• [EXERCISE DIRECTIONS]:
A word-for-word copy of the data is what's wanted; pictures stay out of it.

• [RECORDED INFORMATION]:
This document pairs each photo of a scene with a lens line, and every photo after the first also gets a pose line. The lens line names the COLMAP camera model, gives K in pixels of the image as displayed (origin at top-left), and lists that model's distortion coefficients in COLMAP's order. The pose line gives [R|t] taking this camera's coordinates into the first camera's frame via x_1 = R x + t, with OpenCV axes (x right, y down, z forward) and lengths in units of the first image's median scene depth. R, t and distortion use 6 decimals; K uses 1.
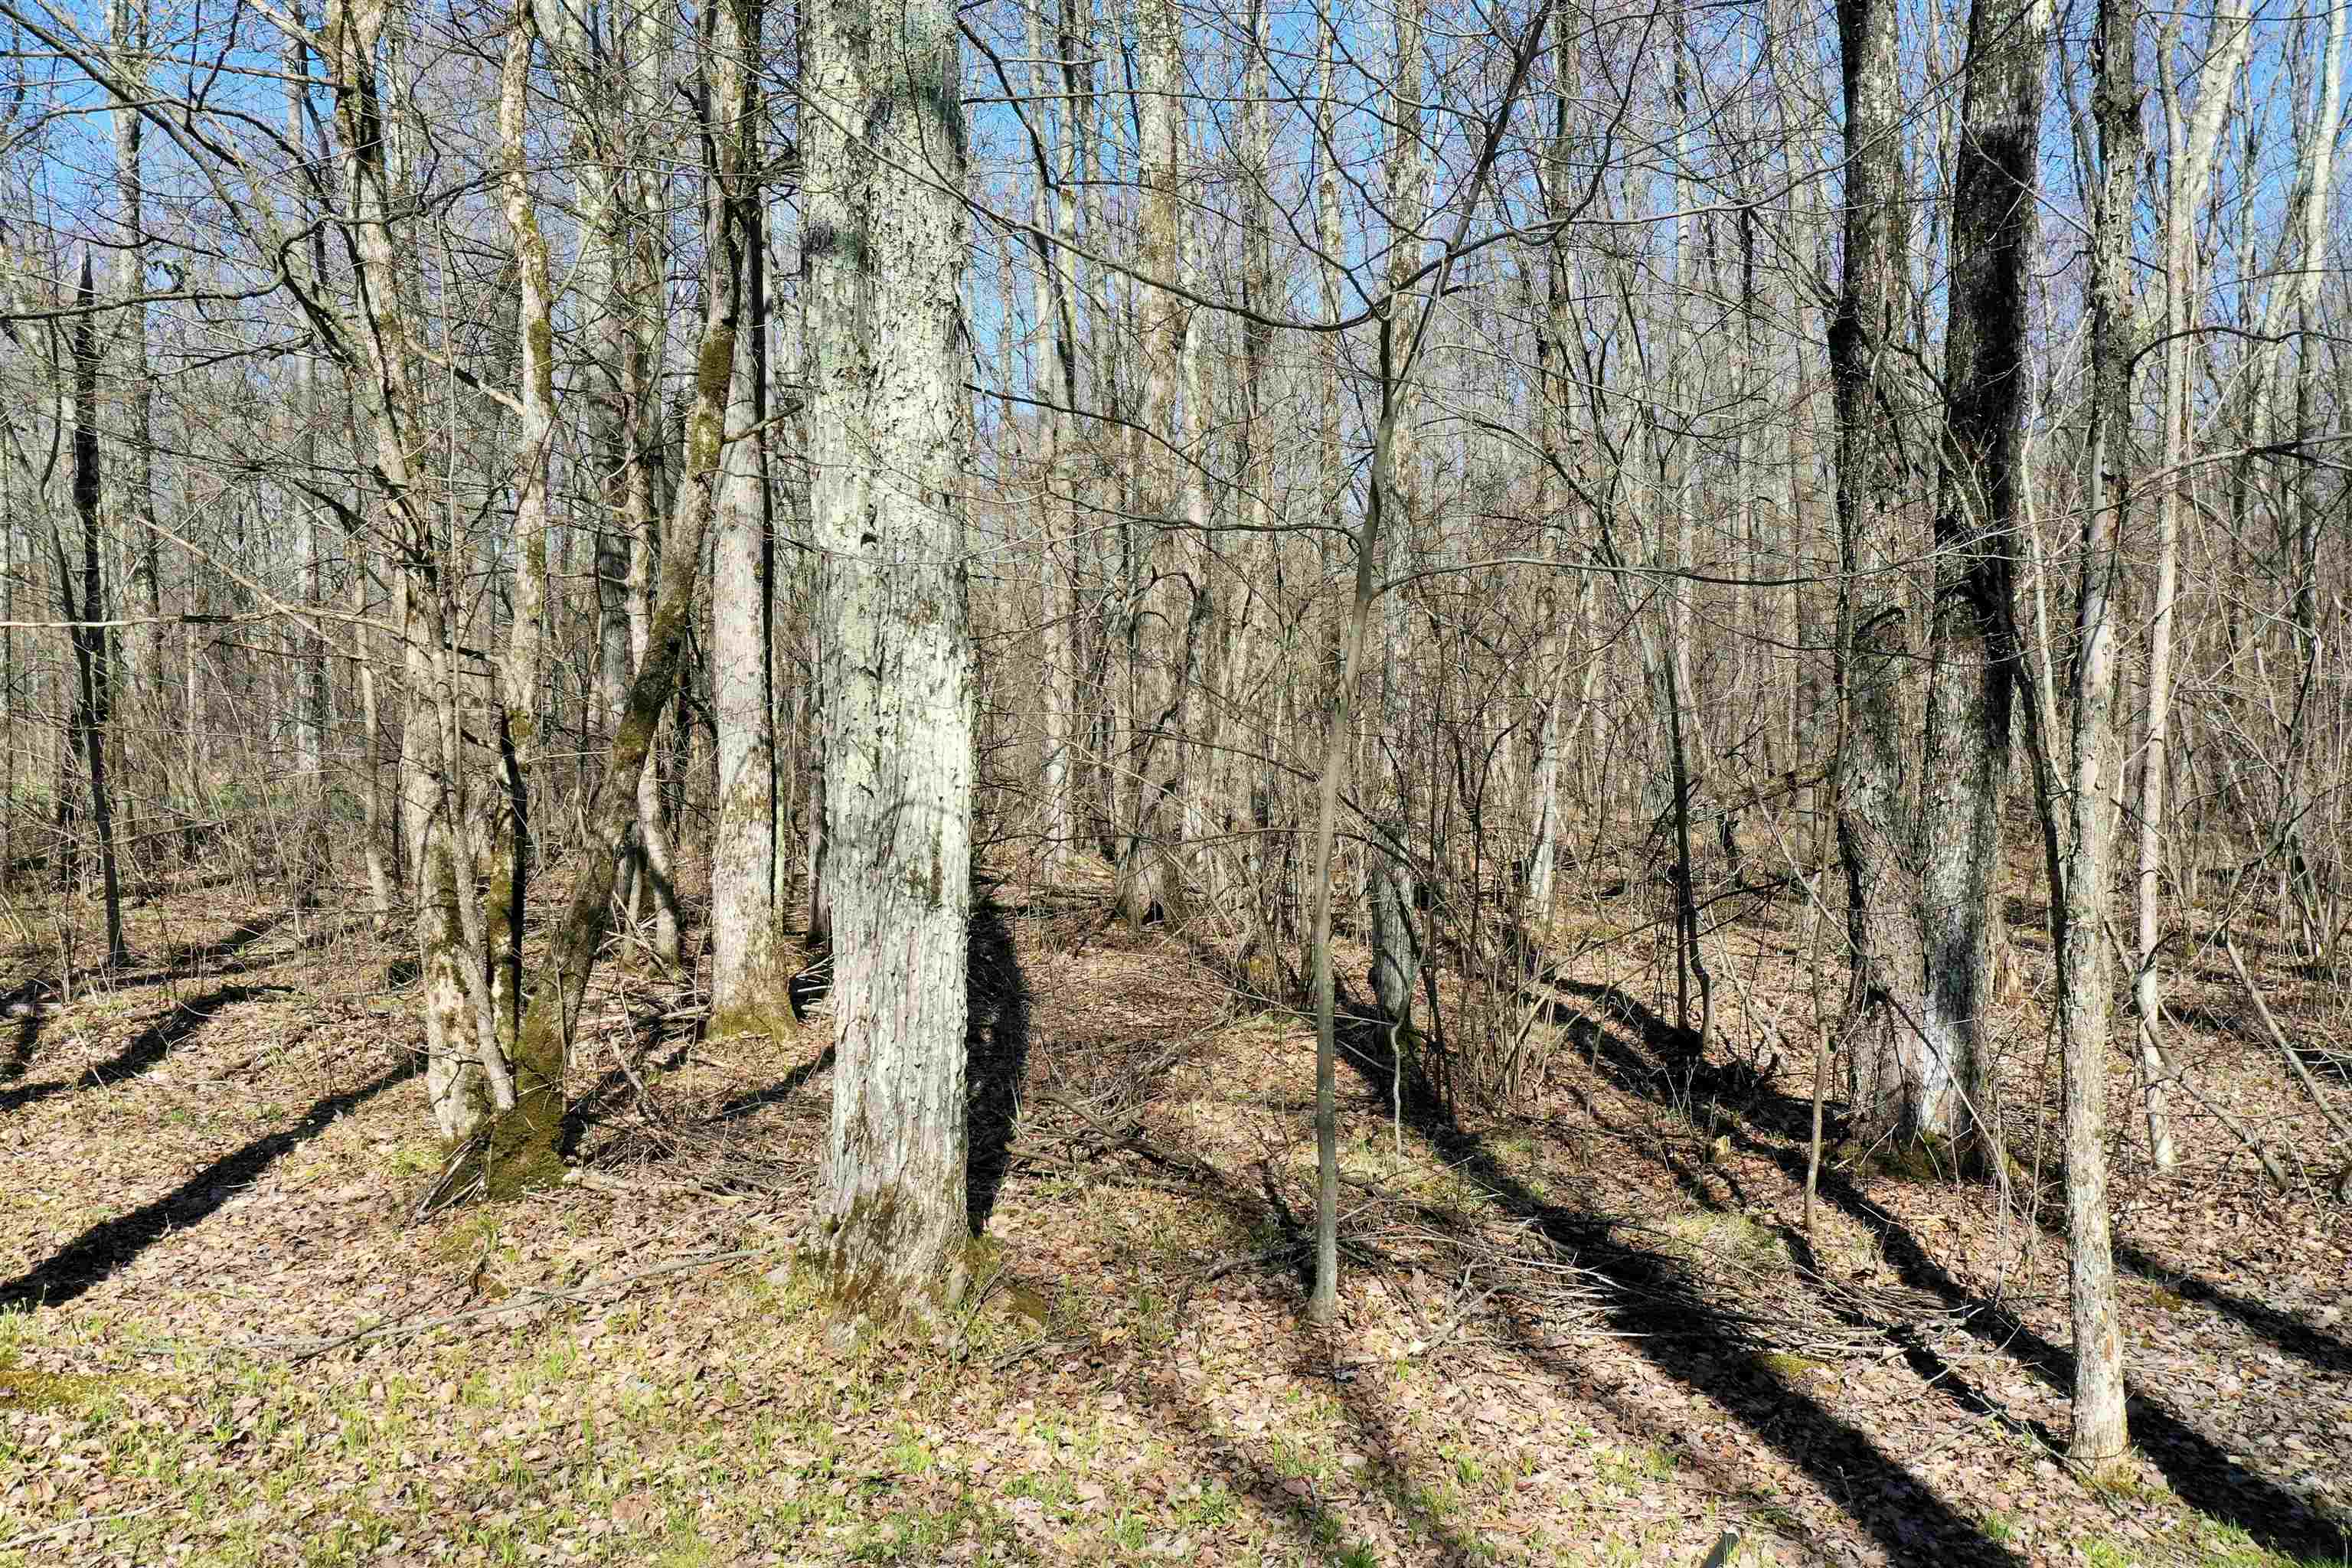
lens RADIAL K [[1890.1, 0, 1176.7], [0, 1890.1, 790.7], [0, 0, 1]] dist [0.027136, -0.006991]
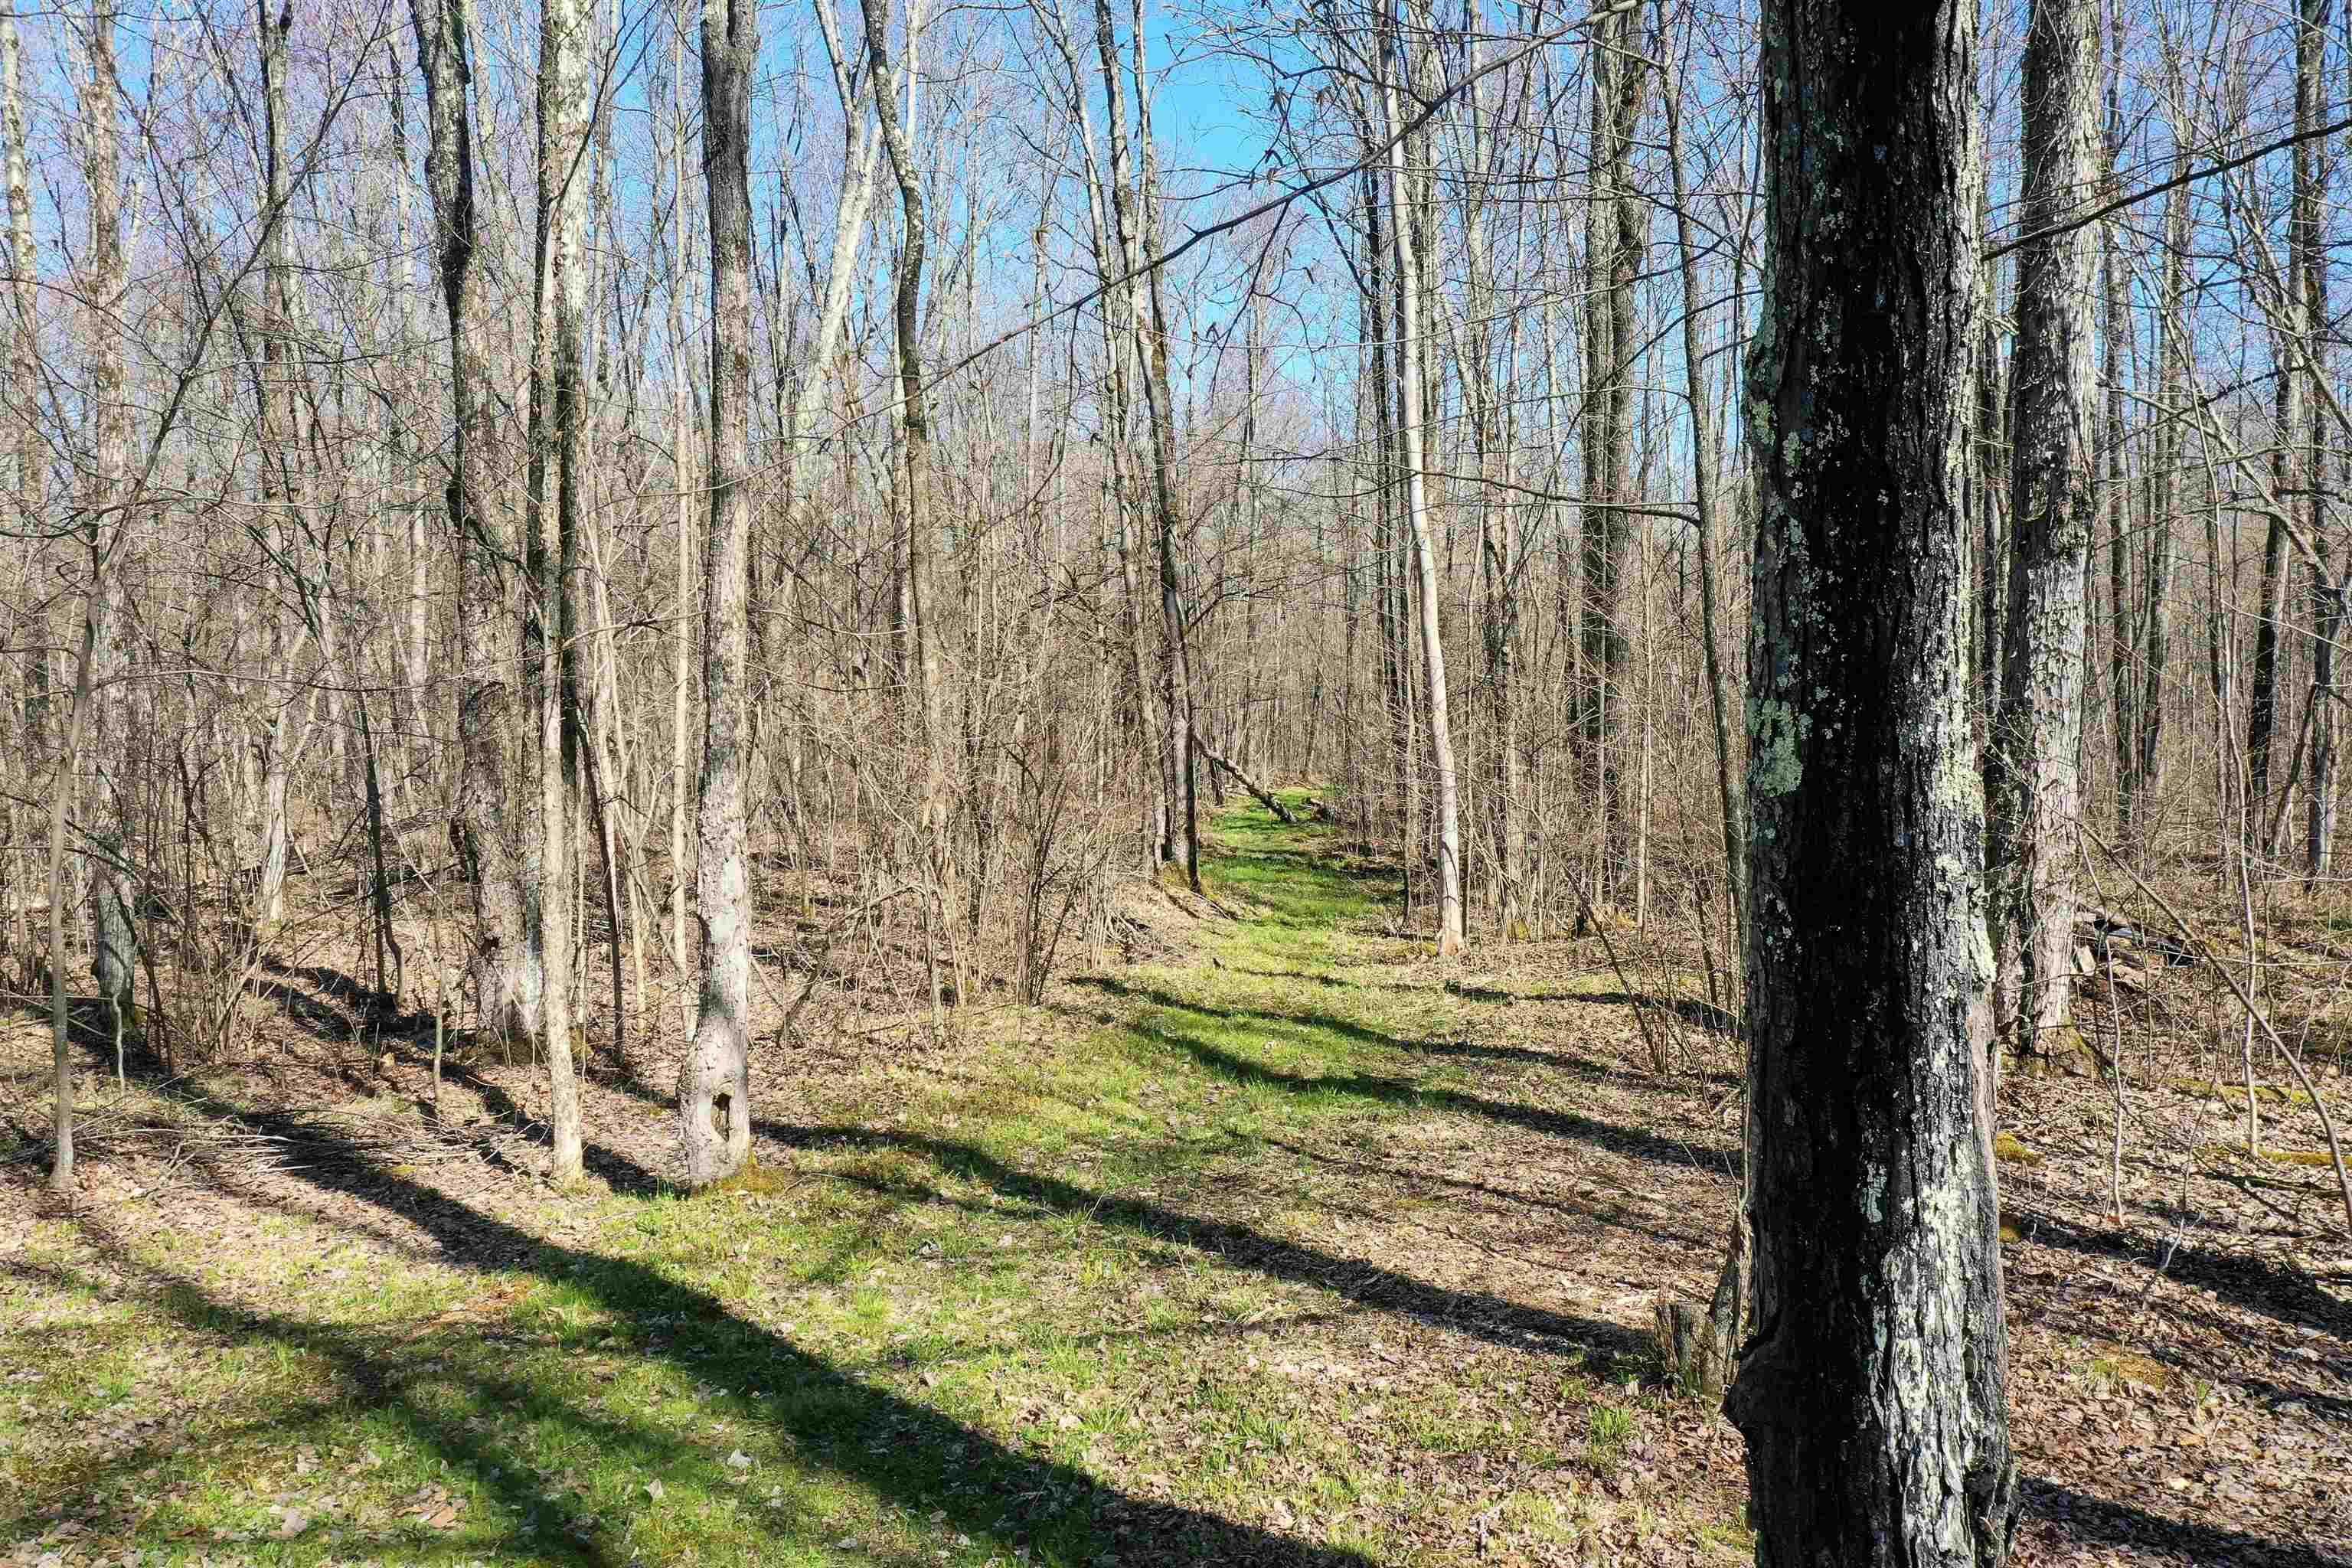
lens RADIAL K [[1890.1, 0, 1178.0], [0, 1890.1, 795.9], [0, 0, 1]] dist [0.027136, -0.006991]
pose [[0.812027, -0.023110, 0.583162, -0.055509], [0.020616, 0.999728, 0.010912, -0.012076], [-0.583256, 0.003162, 0.812282, -0.514680]]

• [ANSWER BOX]:
This document pairs each photo of a scene with a lens line, and every photo after the first also gets a pose line. The lens line names the COLMAP camera model, gives K in pixels of the image as displayed (origin at top-left), and lists that model's distortion coefficients in COLMAP's order. The pose line gives [R|t] taking this camera's coordinates into the first camera's frame via x_1 = R x + t, with OpenCV axes (x right, y down, z forward) and lengths in units of the first image's median scene depth. R, t and distortion use 6 decimals; K uses 1.
lens RADIAL K [[1890.1, 0, 1176.7], [0, 1890.1, 790.7], [0, 0, 1]] dist [0.027136, -0.006991]
lens RADIAL K [[1890.1, 0, 1178.0], [0, 1890.1, 795.9], [0, 0, 1]] dist [0.027136, -0.006991]
pose [[0.812027, -0.023110, 0.583162, -0.055509], [0.020616, 0.999728, 0.010912, -0.012076], [-0.583256, 0.003162, 0.812282, -0.514680]]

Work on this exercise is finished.